Siempre explico que la vida tiene un Plan Perfecto, aunque no se ajuste a nuestra agenda o nos venga bien ahora.
Pero esa fuerza mayor que nos empuja tirándonos al suelo o nos impulsa con aliento comparten la voluntad de hacernos crecer y transformar aquello que hasta el momento no podíamos o queríamos atender.
Y, apartando el Ego que nos inunda de miedos en respuesta a nuestras heridas, el Alma sabe que estará bien. Que era el momento y hay que entregarse a él.
Requiere de humildad, amor propio y madurez emocional para dejarse ir y soltar sin cuestionarse. Dejar el espacio disponible para vivir con totalidad, integridad, respeto y dignidad el proceso que acaba de empezar. Agradecer todo lo que eres, los apoyos incondicionales y las oportunidades para resaltar las virtudes que aparecen.
Es responsabilizarse de uno mismo, para vivir en libertad.
Es una vuelta a casa, al centro.
Instantes para renovar los parterres, sacar las malas hierbas desde las raices, removiendo la tierra para airearla, ensuciándote los pies y las manos, agachada y sin prisa. Apartando las piedras y vigilando no matar a los insectos que se encargan de sostener el lugar.
Dejar que la lluvia nutra la tierra y luego, con ternura, plantar de nuevo.

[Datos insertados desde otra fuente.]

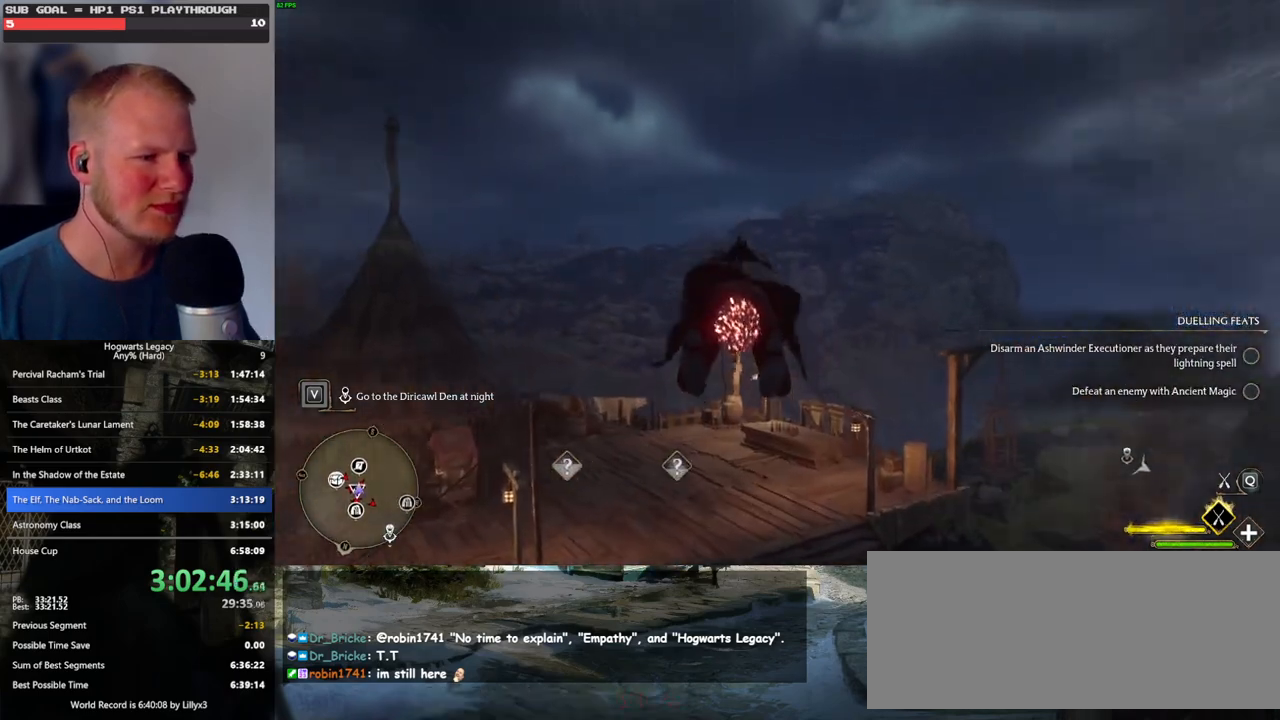
{"keys": ["ctrl_l", "w"], "mouse": ["left"], "events": [[17, "ctrl_l", "up"], [183, "ctrl_l", "down"]]}
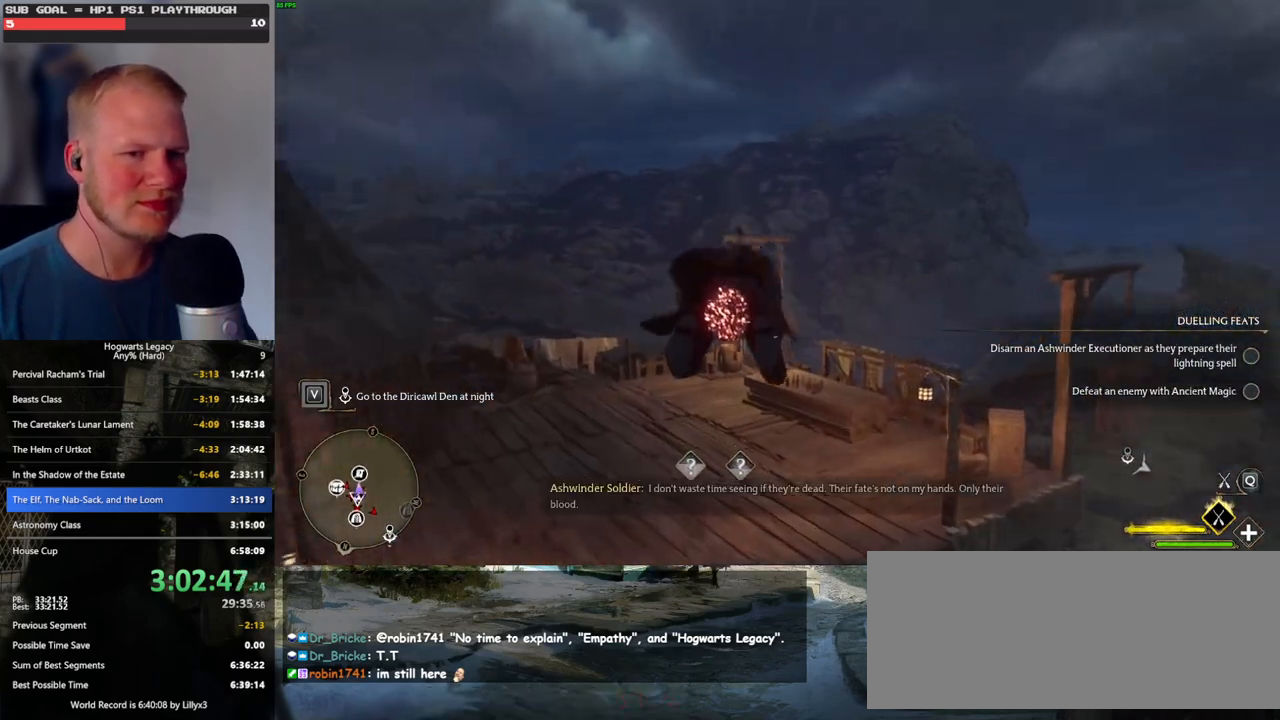
{"keys": ["w"], "mouse": ["left"], "events": [[367, "ctrl_l", "up"]]}
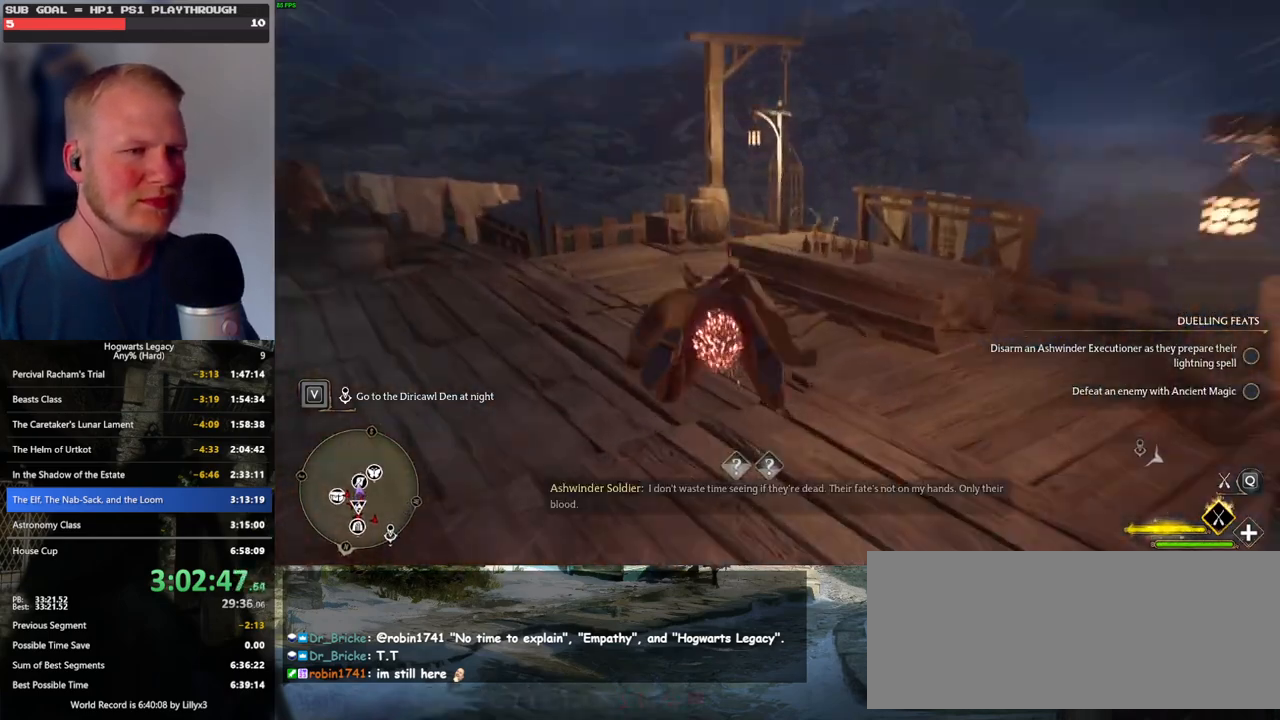
{"keys": ["w"], "mouse": [], "events": [[117, "b", "down"], [117, "mouse_left", "up"], [250, "b", "up"], [333, "r", "down"], [433, "r", "up"]]}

Sabiendo que las malas hierbas volverán a crecer, quizás aparezcan los gatos a estropear las flores o que pasada la temporada habrá que repetir todo el proceso de nuevo. Y que, para que las flores se mantengan bonitas, habrá que observarlas de cerca, regarlas en su justa medida sin ahogarlas, abonarlas y protegerlas. Y cuando llegue el pulgón o cualquier otra plaga, estarás atenta a ellas y harás todo lo posible para que sanen. Al fin y al cabo son tus flores, son parte de tu hogar.
Os veo en clase.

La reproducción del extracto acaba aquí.